## EXERCISE
Omit the pictures and return every entry exactly as written.
(GIVEN ENTRIES)
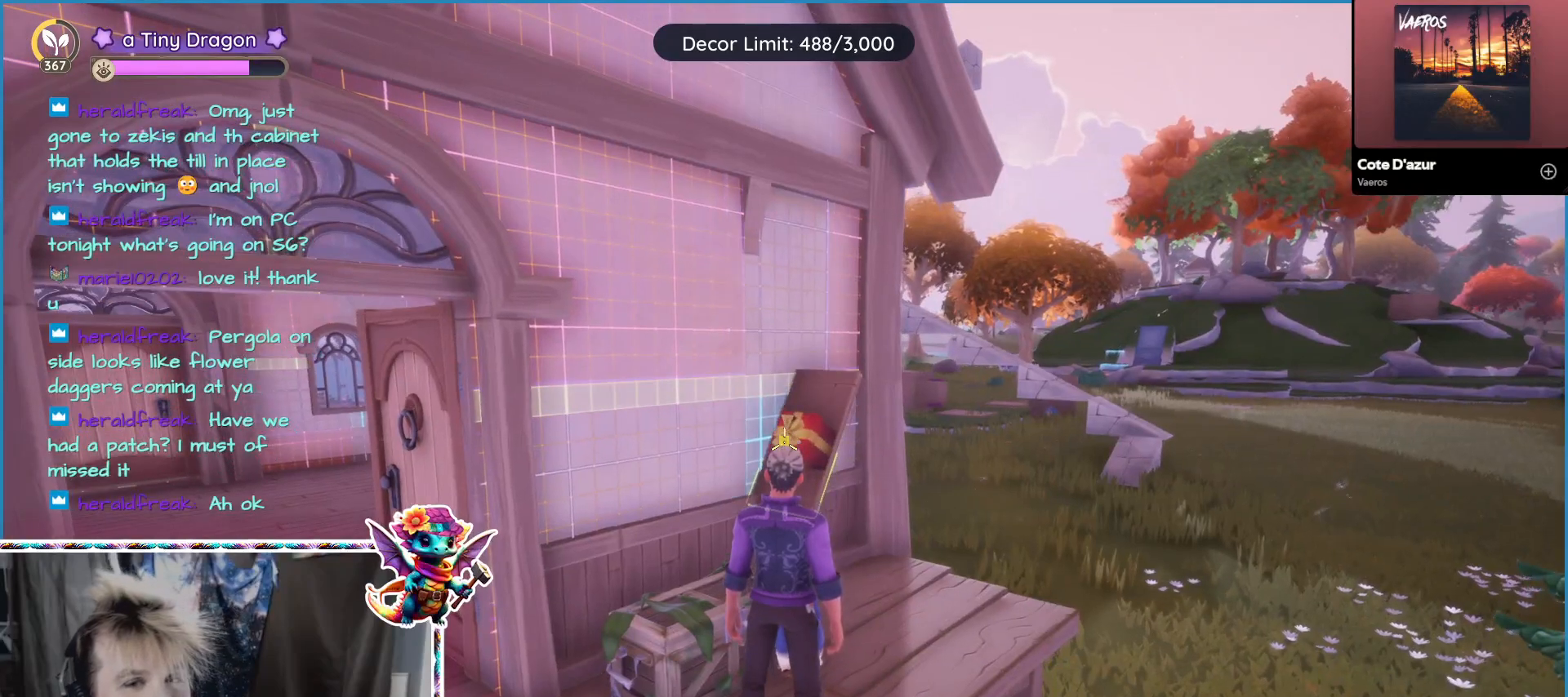
{"keys": [], "mouse": [], "events": [[417, "mouse_wheel", "down"], [467, "mouse_wheel", "up"]]}
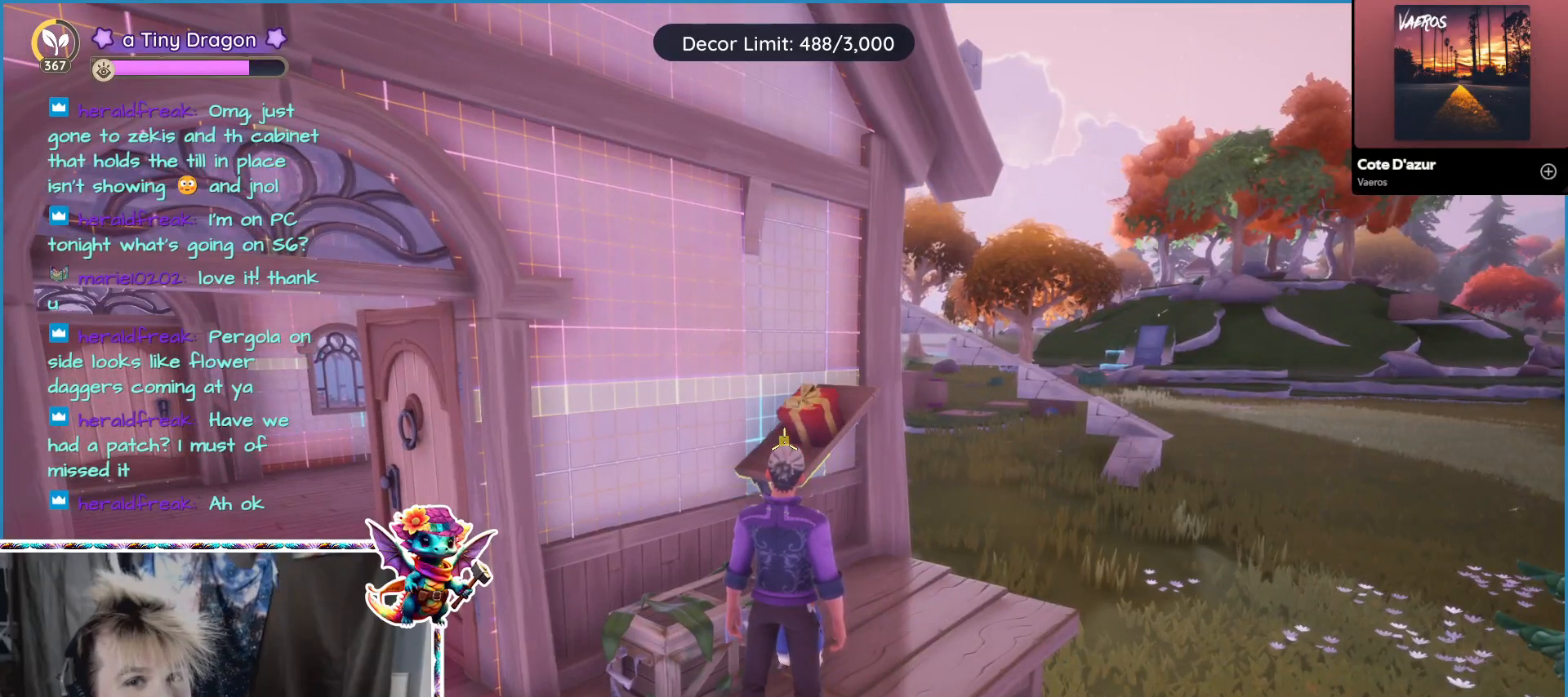
{"keys": [], "mouse": [], "events": [[17, "mouse_wheel", "down"], [67, "mouse_wheel", "up"]]}
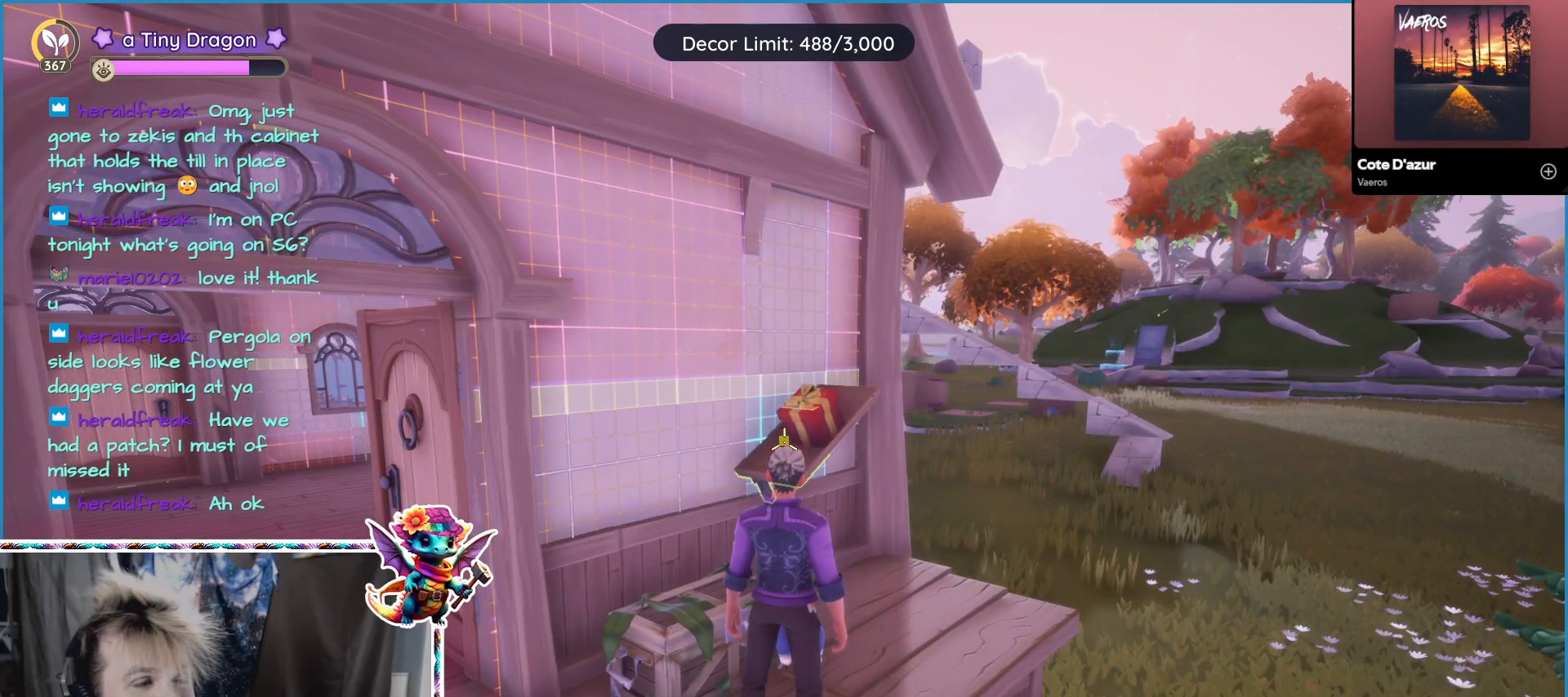
{"keys": [], "mouse": [], "events": [[33, "mouse_left", "down"], [133, "mouse_left", "up"]]}
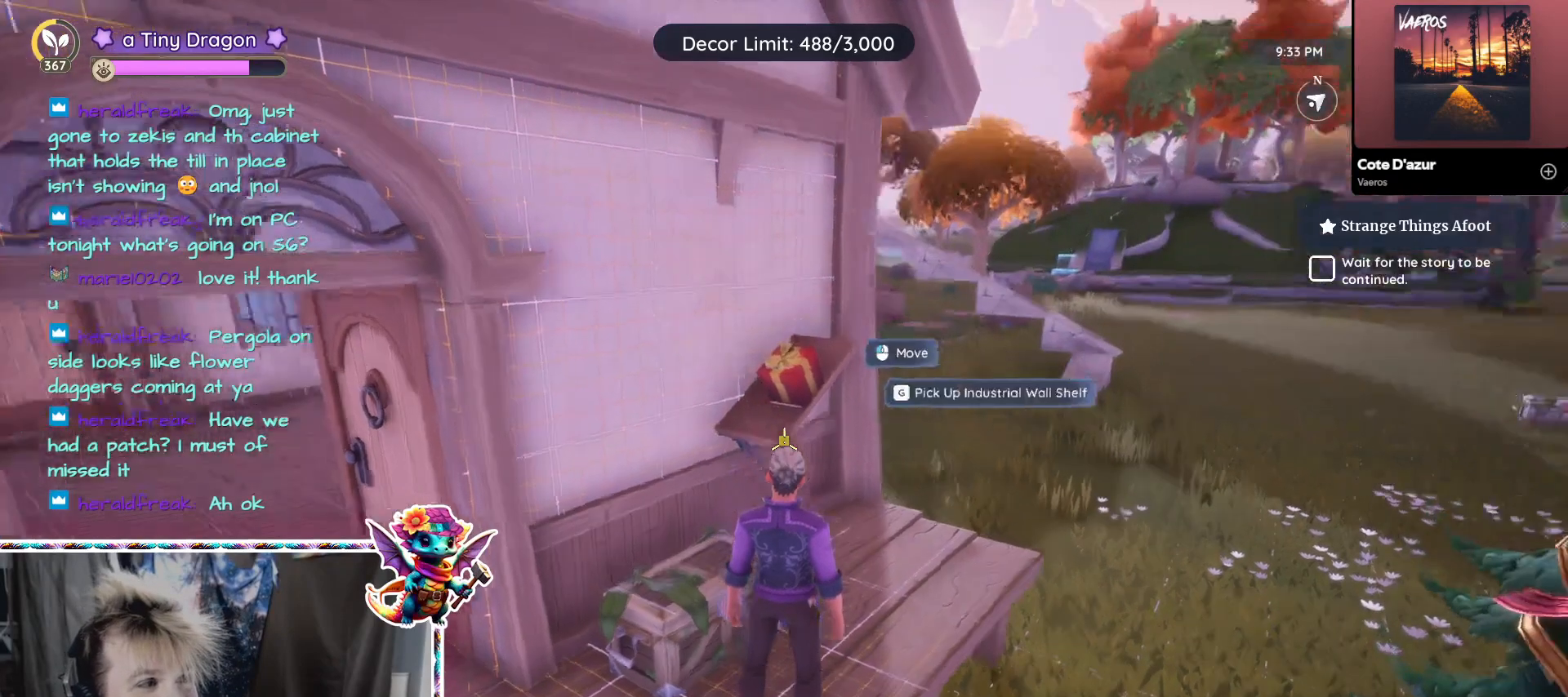
{"keys": [], "mouse": [], "events": []}
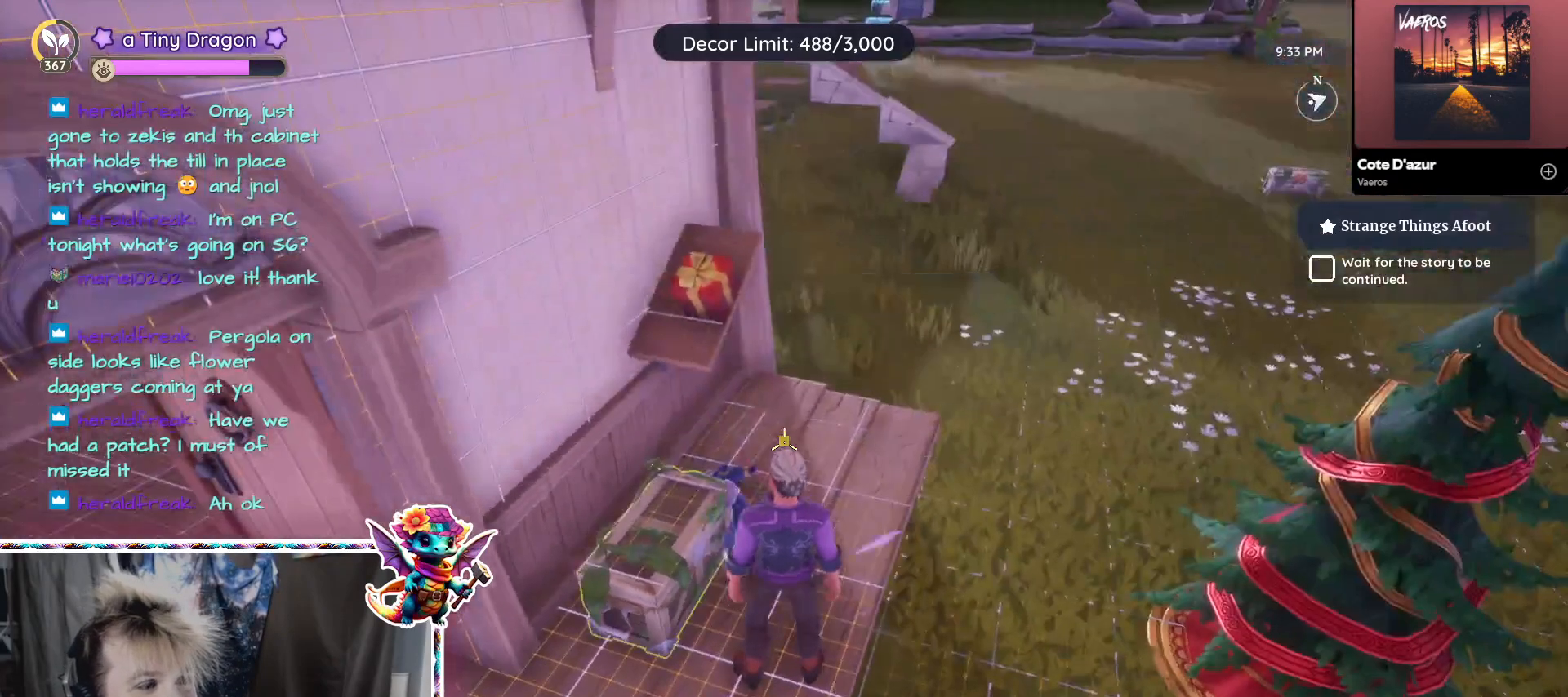
{"keys": [], "mouse": [], "events": [[150, "5", "down"], [300, "5", "up"]]}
(End GIVEN ENTRIES)
## REPLY
{"keys": [], "mouse": [], "events": [[417, "mouse_wheel", "down"], [467, "mouse_wheel", "up"]]}
{"keys": [], "mouse": [], "events": [[17, "mouse_wheel", "down"], [67, "mouse_wheel", "up"]]}
{"keys": [], "mouse": [], "events": [[33, "mouse_left", "down"], [133, "mouse_left", "up"]]}
{"keys": [], "mouse": [], "events": []}
{"keys": [], "mouse": [], "events": [[150, "5", "down"], [300, "5", "up"]]}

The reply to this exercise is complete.